# Compito da svolgere 1:
Trascrivi fedelmente dal testo sull'economia italiana tutto ciò che va da "Qualche mese fa, l'Economist" fino a "nostri mercati finanziari.".

# Testo estratto:
L'ACROBATA SUL FILO




Gianni Agnelli



Qualche mese fa, l'Economist ha raffigurato l'economia italiana come un acrobata che cammina sul filo. E' un'immagine molto efficace. Come un acrobata, raccogliamo applausi: per i risultati della nostra industria, per la vivacità dei nostri mercati finanziari.
Ma, come un acrobata, camminiamo su un percorso estremamente instabile e insicuro. Ogni accelerazione del nostro processo di crescita compromette i nostri conti con l'estero. Ogni sforzo per accrescere la competitività del sistema industriale appesantisce il problema dell'occupazione. L'insicurezza rende precarie le nostre prospettive di sviluppo. E' importante, quindi, che ci interroghiamo su come ridurre questa insicurezza attraverso il pieno utilizzo di tutte le nostre risorse. Quest'obiettivo, però, comporta una profonda ristrutturazione di tutto il nostro sistema, sul piano economico, sul piano delle regole, sul piano dei comportamenti. Una ristrutturazione che finora soltanto l'industria ha avuto la forza e la determinazione di portare avanti sotto la pressione del confronto con la concorrenza internazionale. E' bene ed è importante che questo sia avvenuto; è altrettanto importante che continui ad aver luogo. Ma certo ci sono ancora molti ostacoli da rimuovere all'esterno della struttura produttiva.
Non ho l'intenzione di rinnovare il lungo elenco delle questioni non risolte, di cui tutti siamo a conoscenza. Dirò solo che avanti a tutto viene la questione della finanza pubblica. Nessuno dei problemi della nostra economia può trovare una soluzione adeguata se non si affronta seriamente questo nodo. Sono state spese molte parole inutili e molta retorica. Non credo che si possa arrivare a una conclusione positiva, se almeno uno dei partiti maggiori non si assume l'onere di proporre soluzioni concrete ed energiche, anche a costo di una sua impopolarità.

# Record disponibili:
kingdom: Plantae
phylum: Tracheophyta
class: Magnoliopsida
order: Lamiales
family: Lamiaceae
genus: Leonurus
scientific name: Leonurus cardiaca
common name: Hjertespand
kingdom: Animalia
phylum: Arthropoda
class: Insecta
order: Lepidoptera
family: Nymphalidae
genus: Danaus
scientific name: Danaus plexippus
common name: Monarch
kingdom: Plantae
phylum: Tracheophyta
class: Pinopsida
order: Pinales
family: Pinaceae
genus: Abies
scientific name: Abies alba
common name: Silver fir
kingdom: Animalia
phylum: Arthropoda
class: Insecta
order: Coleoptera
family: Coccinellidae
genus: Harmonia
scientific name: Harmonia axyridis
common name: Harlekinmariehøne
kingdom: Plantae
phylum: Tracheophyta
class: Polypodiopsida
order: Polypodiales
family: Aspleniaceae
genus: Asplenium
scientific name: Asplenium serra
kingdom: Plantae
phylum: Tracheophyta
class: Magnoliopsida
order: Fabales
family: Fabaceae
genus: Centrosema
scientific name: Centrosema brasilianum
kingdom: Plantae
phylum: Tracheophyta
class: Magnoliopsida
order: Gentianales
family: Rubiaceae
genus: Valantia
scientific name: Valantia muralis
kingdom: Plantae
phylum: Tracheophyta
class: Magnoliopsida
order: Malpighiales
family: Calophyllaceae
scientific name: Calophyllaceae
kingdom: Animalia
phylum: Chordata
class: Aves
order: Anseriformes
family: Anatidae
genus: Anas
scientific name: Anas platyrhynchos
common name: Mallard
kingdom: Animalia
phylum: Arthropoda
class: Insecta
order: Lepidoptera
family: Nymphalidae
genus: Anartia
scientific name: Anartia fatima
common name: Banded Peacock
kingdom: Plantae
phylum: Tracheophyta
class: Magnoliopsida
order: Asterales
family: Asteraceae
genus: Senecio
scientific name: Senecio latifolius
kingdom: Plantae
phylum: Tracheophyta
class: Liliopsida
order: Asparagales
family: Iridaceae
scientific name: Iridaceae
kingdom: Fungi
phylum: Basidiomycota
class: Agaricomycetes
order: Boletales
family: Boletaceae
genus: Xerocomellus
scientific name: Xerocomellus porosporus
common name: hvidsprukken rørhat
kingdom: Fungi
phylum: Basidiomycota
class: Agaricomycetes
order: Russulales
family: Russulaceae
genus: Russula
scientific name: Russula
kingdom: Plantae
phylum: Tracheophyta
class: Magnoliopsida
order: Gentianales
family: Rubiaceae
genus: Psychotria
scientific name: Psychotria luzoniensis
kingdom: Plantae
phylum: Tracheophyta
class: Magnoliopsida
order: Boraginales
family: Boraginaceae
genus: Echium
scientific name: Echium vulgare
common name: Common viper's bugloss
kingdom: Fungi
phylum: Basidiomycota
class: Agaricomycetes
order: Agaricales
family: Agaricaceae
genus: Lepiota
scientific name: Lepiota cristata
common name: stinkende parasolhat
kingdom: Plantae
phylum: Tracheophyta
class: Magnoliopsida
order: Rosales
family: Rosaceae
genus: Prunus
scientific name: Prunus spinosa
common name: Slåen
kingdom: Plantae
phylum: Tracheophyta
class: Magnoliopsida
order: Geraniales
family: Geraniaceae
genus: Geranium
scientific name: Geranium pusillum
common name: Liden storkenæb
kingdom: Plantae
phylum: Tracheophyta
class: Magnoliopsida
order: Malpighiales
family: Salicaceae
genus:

# Compito da svolgere 2:
Riporta di nuovo, senza alcuna modifica, tutto ciò che nei record va dalla riga contenente "scientific name: Echium vulgare" fino alla fine dei record, estremi inclusi.

# Risultato 1:
Qualche mese fa, l'Economist ha raffigurato l'economia italiana come un acrobata che cammina sul filo. E' un'immagine molto efficace. Come un acrobata, raccogliamo applausi: per i risultati della nostra industria, per la vivacità dei nostri mercati finanziari.

# Risultato 2:
scientific name: Echium vulgare
common name: Common viper's bugloss
kingdom: Fungi
phylum: Basidiomycota
class: Agaricomycetes
order: Agaricales
family: Agaricaceae
genus: Lepiota
scientific name: Lepiota cristata
common name: stinkende parasolhat
kingdom: Plantae
phylum: Tracheophyta
class: Magnoliopsida
order: Rosales
family: Rosaceae
genus: Prunus
scientific name: Prunus spinosa
common name: Slåen
kingdom: Plantae
phylum: Tracheophyta
class: Magnoliopsida
order: Geraniales
family: Geraniaceae
genus: Geranium
scientific name: Geranium pusillum
common name: Liden storkenæb
kingdom: Plantae
phylum: Tracheophyta
class: Magnoliopsida
order: Malpighiales
family: Salicaceae
genus:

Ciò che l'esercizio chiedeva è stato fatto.